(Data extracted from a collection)

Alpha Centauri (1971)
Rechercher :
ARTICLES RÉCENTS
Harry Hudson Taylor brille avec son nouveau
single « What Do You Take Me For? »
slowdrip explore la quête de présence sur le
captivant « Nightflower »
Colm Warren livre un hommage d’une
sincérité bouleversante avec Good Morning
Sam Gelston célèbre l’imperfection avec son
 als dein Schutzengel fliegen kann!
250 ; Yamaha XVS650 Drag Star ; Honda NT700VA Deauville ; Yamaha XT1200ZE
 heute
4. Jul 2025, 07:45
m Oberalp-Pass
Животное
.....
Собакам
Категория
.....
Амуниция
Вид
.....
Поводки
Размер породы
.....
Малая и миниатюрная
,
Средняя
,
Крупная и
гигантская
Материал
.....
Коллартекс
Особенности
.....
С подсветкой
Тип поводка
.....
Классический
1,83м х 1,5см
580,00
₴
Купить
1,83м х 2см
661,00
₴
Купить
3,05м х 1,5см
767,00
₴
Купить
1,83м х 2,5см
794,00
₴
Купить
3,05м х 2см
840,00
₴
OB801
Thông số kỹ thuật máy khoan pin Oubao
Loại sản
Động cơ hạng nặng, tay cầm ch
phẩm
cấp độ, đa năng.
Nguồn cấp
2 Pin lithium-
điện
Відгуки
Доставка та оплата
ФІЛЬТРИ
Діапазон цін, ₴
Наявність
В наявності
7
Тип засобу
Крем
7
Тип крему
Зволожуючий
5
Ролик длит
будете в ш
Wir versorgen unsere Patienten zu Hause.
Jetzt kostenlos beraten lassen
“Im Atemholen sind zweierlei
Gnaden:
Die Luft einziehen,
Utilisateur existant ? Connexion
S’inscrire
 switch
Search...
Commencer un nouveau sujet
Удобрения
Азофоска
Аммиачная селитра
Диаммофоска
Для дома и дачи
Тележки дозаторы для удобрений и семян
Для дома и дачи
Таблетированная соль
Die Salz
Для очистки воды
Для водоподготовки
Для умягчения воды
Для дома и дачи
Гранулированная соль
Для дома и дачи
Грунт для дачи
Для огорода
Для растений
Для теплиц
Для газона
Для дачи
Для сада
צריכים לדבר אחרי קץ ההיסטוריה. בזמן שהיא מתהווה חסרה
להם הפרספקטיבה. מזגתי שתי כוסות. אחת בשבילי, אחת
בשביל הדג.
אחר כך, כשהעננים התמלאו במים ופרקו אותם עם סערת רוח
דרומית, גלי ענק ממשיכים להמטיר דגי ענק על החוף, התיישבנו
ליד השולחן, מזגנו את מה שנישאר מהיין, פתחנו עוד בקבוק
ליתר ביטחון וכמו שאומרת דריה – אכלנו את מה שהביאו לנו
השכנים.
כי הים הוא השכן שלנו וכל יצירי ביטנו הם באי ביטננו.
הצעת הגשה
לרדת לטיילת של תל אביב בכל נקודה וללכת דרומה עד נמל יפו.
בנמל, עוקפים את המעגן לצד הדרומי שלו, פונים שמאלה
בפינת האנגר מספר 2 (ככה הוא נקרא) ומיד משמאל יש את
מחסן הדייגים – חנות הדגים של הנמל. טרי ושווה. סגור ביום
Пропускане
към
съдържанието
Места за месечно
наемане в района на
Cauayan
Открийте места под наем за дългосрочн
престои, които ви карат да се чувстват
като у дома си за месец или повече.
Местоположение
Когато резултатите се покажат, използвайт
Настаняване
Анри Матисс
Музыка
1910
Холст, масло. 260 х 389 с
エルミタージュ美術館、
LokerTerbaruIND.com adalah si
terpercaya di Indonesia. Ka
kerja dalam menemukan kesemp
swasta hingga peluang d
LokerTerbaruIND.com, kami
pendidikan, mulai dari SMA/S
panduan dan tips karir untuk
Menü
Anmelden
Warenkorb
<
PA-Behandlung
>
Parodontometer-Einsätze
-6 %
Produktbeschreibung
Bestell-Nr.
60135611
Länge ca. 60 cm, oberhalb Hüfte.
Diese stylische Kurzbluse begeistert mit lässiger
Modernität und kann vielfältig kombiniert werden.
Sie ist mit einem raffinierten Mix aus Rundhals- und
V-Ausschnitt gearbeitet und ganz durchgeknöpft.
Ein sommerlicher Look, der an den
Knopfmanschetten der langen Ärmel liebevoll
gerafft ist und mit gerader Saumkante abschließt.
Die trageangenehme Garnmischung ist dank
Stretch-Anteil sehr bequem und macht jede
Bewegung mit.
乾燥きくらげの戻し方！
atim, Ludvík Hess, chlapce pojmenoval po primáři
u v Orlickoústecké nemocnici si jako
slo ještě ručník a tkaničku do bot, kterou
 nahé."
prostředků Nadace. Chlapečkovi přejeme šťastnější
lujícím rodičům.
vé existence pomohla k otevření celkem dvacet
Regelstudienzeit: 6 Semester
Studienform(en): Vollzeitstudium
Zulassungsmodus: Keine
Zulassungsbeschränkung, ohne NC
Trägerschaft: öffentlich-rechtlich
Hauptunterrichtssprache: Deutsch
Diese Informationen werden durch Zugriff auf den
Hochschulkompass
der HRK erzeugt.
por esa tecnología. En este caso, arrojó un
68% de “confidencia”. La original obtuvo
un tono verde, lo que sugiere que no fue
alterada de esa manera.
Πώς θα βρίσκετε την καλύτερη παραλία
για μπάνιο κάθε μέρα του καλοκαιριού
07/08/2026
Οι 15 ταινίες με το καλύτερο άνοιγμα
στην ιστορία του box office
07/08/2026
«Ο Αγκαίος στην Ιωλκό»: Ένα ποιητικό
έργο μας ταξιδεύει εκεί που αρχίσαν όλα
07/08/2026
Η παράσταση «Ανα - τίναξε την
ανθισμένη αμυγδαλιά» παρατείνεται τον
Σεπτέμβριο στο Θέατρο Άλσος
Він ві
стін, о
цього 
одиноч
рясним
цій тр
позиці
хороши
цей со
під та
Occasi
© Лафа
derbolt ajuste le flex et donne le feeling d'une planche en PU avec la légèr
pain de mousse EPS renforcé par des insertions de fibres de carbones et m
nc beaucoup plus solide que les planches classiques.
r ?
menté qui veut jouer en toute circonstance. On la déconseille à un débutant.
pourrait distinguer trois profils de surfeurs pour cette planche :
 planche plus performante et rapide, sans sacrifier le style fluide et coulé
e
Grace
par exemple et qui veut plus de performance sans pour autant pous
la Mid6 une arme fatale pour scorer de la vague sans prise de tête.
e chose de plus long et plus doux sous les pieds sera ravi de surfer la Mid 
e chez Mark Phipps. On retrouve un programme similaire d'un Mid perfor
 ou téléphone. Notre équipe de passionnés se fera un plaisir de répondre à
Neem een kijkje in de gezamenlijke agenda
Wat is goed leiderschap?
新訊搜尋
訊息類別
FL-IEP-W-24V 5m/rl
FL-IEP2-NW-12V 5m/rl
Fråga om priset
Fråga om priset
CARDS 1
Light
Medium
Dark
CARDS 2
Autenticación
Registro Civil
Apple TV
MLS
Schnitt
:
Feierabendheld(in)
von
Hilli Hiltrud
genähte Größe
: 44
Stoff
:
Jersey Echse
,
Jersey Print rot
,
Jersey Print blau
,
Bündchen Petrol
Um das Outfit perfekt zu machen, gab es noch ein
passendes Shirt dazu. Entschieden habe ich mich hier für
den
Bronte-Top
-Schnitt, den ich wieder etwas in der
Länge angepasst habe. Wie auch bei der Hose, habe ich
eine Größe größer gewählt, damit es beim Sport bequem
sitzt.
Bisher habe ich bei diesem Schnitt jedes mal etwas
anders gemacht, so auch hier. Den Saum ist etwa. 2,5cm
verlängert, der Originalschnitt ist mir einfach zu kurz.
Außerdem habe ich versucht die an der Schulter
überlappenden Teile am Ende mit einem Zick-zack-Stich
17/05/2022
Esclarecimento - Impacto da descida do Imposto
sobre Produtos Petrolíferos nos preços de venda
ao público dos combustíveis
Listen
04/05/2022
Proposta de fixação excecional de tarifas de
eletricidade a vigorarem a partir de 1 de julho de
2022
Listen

WORK TO COMPLETE: Please return only the lines above, starting at the line that has "Thông số kỹ thuật máy khoan pin Oubao" and ending at the line that has "Jetzt kostenlos beraten lassen", keeping both and leaving each one unchanged.

PROBLEM SOLUTION:
Thông số kỹ thuật máy khoan pin Oubao
Loại sản
Động cơ hạng nặng, tay cầm ch
phẩm
cấp độ, đa năng.
Nguồn cấp
2 Pin lithium-
điện
Відгуки
Доставка та оплата
ФІЛЬТРИ
Діапазон цін, ₴
Наявність
В наявності
7
Тип засобу
Крем
7
Тип крему
Зволожуючий
5
Ролик длит
будете в ш
Wir versorgen unsere Patienten zu Hause.
Jetzt kostenlos beraten lassen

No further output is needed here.